[Stored data entries]
Content starts
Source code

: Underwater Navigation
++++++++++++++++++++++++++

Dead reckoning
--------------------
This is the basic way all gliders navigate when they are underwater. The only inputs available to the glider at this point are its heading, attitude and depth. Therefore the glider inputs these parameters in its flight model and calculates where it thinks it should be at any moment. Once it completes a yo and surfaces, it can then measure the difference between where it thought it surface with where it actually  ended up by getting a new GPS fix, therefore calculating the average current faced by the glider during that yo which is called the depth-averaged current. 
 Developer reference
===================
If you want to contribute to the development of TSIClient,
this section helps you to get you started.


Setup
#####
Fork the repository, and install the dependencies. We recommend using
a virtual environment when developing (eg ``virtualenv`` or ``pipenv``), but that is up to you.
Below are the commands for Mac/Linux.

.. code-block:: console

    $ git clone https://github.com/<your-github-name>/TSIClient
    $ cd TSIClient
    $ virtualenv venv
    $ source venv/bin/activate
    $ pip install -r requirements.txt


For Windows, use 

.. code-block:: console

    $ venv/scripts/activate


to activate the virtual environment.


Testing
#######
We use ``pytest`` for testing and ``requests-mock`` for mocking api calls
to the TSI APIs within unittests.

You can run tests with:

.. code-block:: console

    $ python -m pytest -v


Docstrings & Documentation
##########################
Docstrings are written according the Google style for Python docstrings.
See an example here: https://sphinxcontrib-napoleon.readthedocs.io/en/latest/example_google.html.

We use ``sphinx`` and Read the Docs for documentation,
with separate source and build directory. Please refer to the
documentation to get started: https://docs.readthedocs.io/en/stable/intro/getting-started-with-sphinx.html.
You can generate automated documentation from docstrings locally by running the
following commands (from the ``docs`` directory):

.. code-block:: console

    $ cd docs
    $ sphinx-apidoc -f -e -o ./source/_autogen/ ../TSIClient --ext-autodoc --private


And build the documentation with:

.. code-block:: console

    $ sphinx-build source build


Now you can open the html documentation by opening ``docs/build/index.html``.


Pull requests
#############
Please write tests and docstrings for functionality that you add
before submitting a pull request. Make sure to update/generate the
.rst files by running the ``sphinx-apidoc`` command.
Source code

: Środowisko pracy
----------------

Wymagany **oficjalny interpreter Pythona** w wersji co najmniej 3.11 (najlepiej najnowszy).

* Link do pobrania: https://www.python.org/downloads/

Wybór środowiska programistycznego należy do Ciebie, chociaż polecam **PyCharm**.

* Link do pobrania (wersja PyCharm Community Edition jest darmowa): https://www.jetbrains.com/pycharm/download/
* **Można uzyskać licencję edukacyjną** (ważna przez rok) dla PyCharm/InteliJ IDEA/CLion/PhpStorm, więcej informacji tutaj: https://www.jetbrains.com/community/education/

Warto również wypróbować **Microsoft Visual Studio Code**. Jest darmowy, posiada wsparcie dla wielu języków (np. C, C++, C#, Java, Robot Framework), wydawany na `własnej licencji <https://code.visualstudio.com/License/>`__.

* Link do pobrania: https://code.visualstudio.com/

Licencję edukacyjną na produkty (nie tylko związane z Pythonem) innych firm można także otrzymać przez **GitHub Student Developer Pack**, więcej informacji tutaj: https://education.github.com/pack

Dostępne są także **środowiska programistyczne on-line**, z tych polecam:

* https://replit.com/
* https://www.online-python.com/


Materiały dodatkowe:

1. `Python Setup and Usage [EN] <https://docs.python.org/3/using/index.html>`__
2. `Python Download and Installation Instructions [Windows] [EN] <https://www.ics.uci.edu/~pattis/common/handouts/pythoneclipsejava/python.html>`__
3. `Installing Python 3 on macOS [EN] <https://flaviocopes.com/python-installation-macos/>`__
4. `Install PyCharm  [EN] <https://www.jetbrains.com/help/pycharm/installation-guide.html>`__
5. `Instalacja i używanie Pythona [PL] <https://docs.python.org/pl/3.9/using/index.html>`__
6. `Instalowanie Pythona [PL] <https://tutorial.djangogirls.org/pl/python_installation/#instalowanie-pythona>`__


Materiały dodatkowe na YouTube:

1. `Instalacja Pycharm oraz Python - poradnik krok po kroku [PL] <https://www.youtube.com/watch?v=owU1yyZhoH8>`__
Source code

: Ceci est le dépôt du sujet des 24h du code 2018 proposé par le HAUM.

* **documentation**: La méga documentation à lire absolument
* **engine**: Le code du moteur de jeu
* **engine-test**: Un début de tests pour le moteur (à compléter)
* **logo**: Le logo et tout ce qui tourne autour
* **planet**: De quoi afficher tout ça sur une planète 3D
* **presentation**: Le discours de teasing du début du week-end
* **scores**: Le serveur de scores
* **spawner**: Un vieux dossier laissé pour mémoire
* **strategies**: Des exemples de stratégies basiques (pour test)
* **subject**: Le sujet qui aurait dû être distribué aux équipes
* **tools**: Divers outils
Content ends
Write out every line of the data that holds the word "informacji".

* **Można uzyskać licencję edukacyjną** (ważna przez rok) dla PyCharm/InteliJ IDEA/CLion/PhpStorm, więcej informacji tutaj: https://www.jetbrains.com/community/education/
Licencję edukacyjną na produkty (nie tylko związane z Pythonem) innych firm można także otrzymać przez **GitHub Student Developer Pack**, więcej informacji tutaj: https://education.github.com/pack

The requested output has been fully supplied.